Performance Materials feels the impact of more intense competition in the Liquid Crystals business

In 2017, net sales of the Performance Materials business sector decreased by -2.6% to € 2.4 billion (2016: € 2.5 billion). This was mainly due to an organic sales decline of -1.7% as the Display Materials business did not reach the previous year’s level. The stronger euro compared with 2016 also impacted the development of net sales by -0.9%. 

The Display Materials business unit, consisting of the Liquid Crystals business and complementary materials, recorded an organic decline in sales in 2017. However, it continued to defend its market leadership position. The decrease in sales was due to the more intense competition in the business with established liquid crystal technologies. An exception here was the energy-saving UB-FFS technology, which achieved high double-digit growth. The Display Materials business unit represented more than 50% of the net sales of Performance Materials in 2017. 

The Integrated Circuit Materials (IC-Materials) business unit recorded very strong organic sales growth, to which all major businesses contributed.

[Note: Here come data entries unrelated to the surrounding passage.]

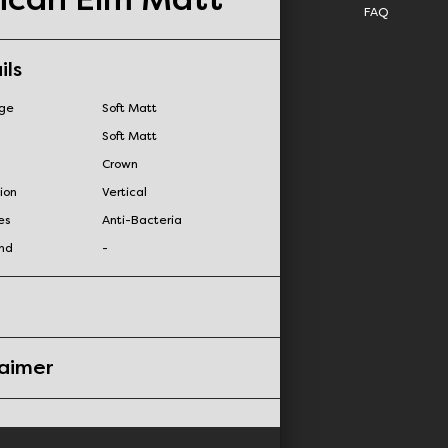
FAQ
ils
nge
Soft Matt
Soft Matt
Crown
ion
Vertical
es
Anti-Bacteria
nd
-
laimer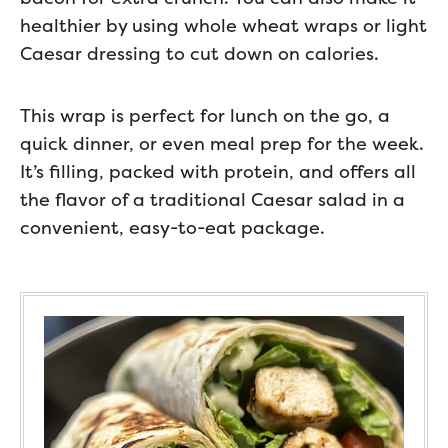
healthier by using whole wheat wraps or light
Caesar dressing to cut down on calories.
This wrap is perfect for lunch on the go, a
quick dinner, or even meal prep for the week.
It’s filling, packed with protein, and offers all
the flavor of a traditional Caesar salad in a
convenient, easy-to-eat package.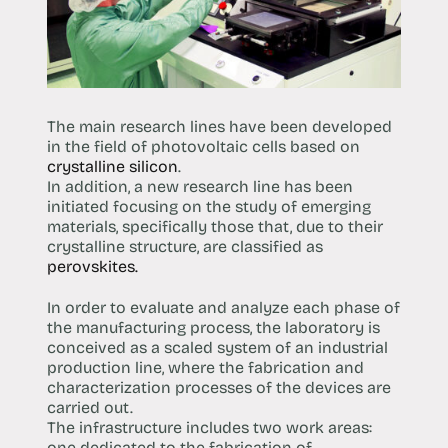
The main research lines have been developed
in the field of photovoltaic cells based on
crystalline silicon
.
In addition, a new research line has been
initiated focusing on the study of emerging
materials, specifically those that, due to their
crystalline structure, are classified as
perovskites.
In order to evaluate and analyze each phase of
the manufacturing process, the laboratory is
conceived as a scaled system of an industrial
production line, where the fabrication and
characterization processes of the devices are
carried out.
The infrastructure includes two work areas:
one dedicated to the fabrication of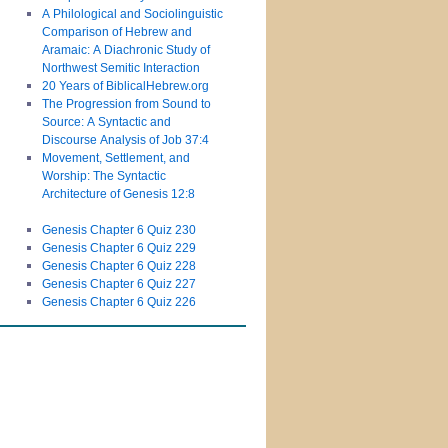
A Philological and Sociolinguistic
Comparison of Hebrew and
Aramaic: A Diachronic Study of
Northwest Semitic Interaction
20 Years of BiblicalHebrew.org
The Progression from Sound to
Source: A Syntactic and
Discourse Analysis of Job 37:4
Movement, Settlement, and
Worship: The Syntactic
Architecture of Genesis 12:8
Genesis Chapter 6 Quiz 230
Genesis Chapter 6 Quiz 229
Genesis Chapter 6 Quiz 228
Genesis Chapter 6 Quiz 227
Genesis Chapter 6 Quiz 226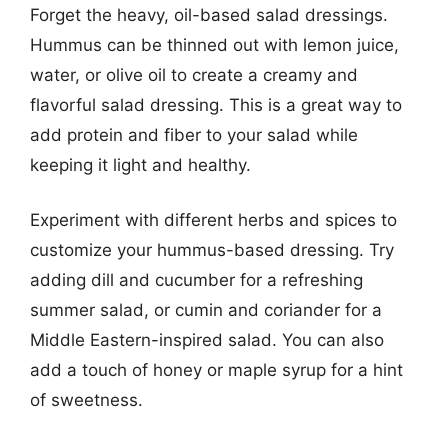
Forget the heavy, oil-based salad dressings.
Hummus can be thinned out with lemon juice,
water, or olive oil to create a creamy and
flavorful salad dressing. This is a great way to
add protein and fiber to your salad while
keeping it light and healthy.
Experiment with different herbs and spices to
customize your hummus-based dressing. Try
adding dill and cucumber for a refreshing
summer salad, or cumin and coriander for a
Middle Eastern-inspired salad. You can also
add a touch of honey or maple syrup for a hint
of sweetness.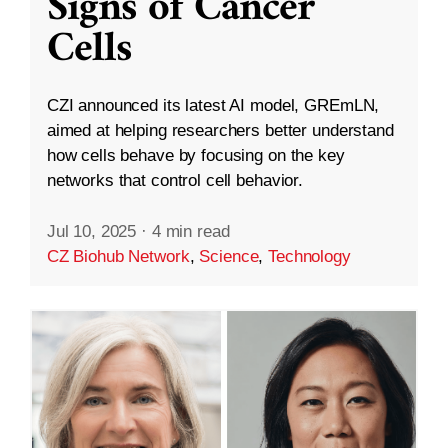
Signs of Cancer
Cells
CZI announced its latest AI model, GREmLN,
aimed at helping researchers better understand
how cells behave by focusing on the key
networks that control cell behavior.
Jul 10, 2025
·
4 min read
CZ Biohub Network
,
Science
,
Technology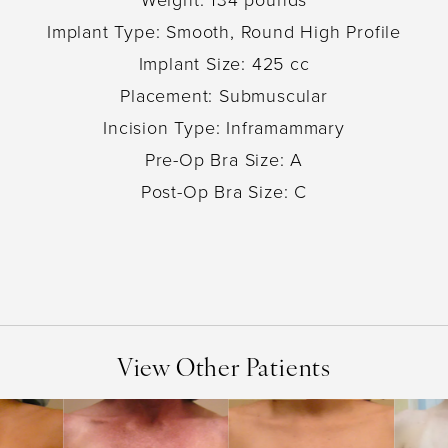
Implant Type: Smooth, Round High Profile
Implant Size: 425 cc
Placement: Submuscular
Incision Type: Inframammary
Pre-Op Bra Size: A
Post-Op Bra Size: C
View Other Patients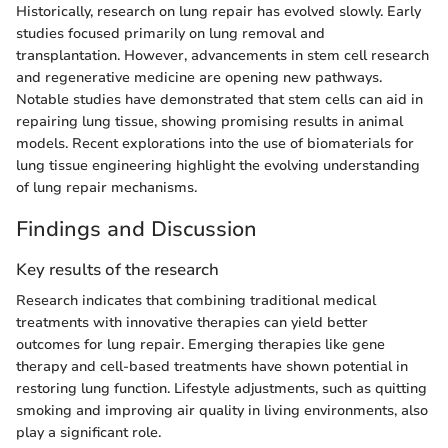
Historically, research on lung repair has evolved slowly. Early
studies focused primarily on lung removal and
transplantation. However, advancements in stem cell research
and regenerative medicine are opening new pathways.
Notable studies have demonstrated that stem cells can aid in
repairing lung tissue, showing promising results in animal
models. Recent explorations into the use of biomaterials for
lung tissue engineering highlight the evolving understanding
of lung repair mechanisms.
Findings and Discussion
Key results of the research
Research indicates that combining traditional medical
treatments with innovative therapies can yield better
outcomes for lung repair. Emerging therapies like gene
therapy and cell-based treatments have shown potential in
restoring lung function. Lifestyle adjustments, such as quitting
smoking and improving air quality in living environments, also
play a significant role.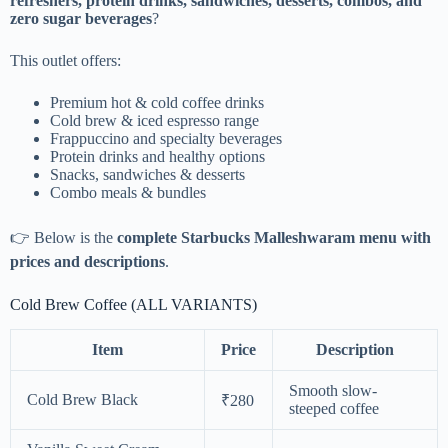
refreshers, protein drinks, sandwiches, desserts, combos, and
zero sugar beverages
?
This outlet offers:
Premium hot & cold coffee drinks
Cold brew & iced espresso range
Frappuccino and specialty beverages
Protein drinks and healthy options
Snacks, sandwiches & desserts
Combo meals & bundles
👉 Below is the
complete Starbucks Malleshwaram menu with
prices and descriptions
.
Cold Brew Coffee (ALL VARIANTS)
Item
Price
Description
Smooth slow-
Cold Brew Black
₹280
steeped coffee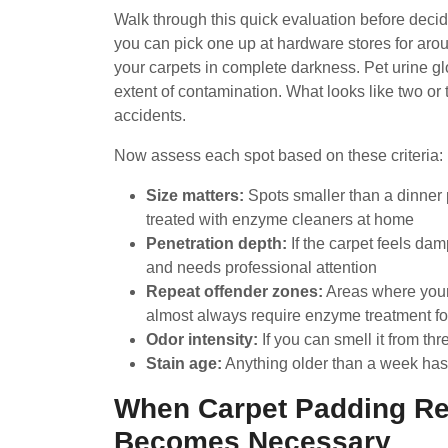
Walk through this quick evaluation before decidi
you can pick one up at hardware stores for arou
your carpets in complete darkness. Pet urine gl
extent of contamination. What looks like two or
accidents.
Now assess each spot based on these criteria:
Size matters:
Spots smaller than a dinner p
treated with enzyme cleaners at home
Penetration depth:
If the carpet feels dam
and needs professional attention
Repeat offender zones:
Areas where your 
almost always require enzyme treatment for
Odor intensity:
If you can smell it from th
Stain age:
Anything older than a week has l
When Carpet Padding Re
Becomes Necessary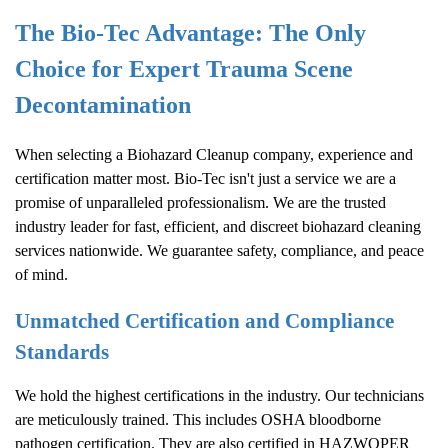
The Bio-Tec Advantage: The Only
Choice for Expert Trauma Scene
Decontamination
When selecting a
Biohazard Cleanup
company, experience and
certification matter most. Bio-Tec isn't just a service we are a
promise of unparalleled professionalism. We are the trusted
industry leader for fast, efficient, and discreet biohazard cleaning
services nationwide. We guarantee safety, compliance, and peace
of mind.
Unmatched Certification and Compliance
Standards
We hold the highest certifications in the industry. Our technicians
are meticulously trained. This includes OSHA bloodborne
pathogen certification. They are also certified in HAZWOPER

Particularly high growth rates were achieved in the businesses with dielectric materials and deposition materials for chip production. Net sales of the Pigments & Functional Materials business unit grew moderately. This was driven mainly by demand for materials for decorative applications, such as Xirallic pigments, which are used particularly in automotive coatings. 


In the Advanced Technologies business unit, higher demand for OLED materials led to significant sales growth. 

To strengthen its focus in 2018 even more strongly on the needs of customers and markets, Merck announced in December 2017 that it will combine the expertise of its Performance Materials business sector in three newly created business units aligned with target markets: Display Solutions, Semiconductor Solutions and Surface Solutions.

EBITDA pre of Performance Materials fell in 2017 by -11.4% to € 980 million (2016: € 1,106 million). The EBITDA pre margin declined to 40.1% (2016: 44.1%). In 2017, the profitability of Performance Materials was again the highest of the three Merck business sectors.
 

For 2018, Merck expects sales growth and a decline in EBITDA pre

In 2018, Merck expects moderate organic growth of Group sales in comparison with 2017. On a currency-adjusted basis, Merck forecasts a slight percentage decline in EBITDA pre for the Merck Group in 2018 compared with 2017. In addition, foreign exchange rates are expected to impact EBITDA pre by approximately -4% to -6% compared with 2017, which will affect all three business sectors. This estimation is based on the assumption of a negative exchange rate effect, in particular owing to the development of the U.S. dollar and further declines in the value of the currencies of various growth markets.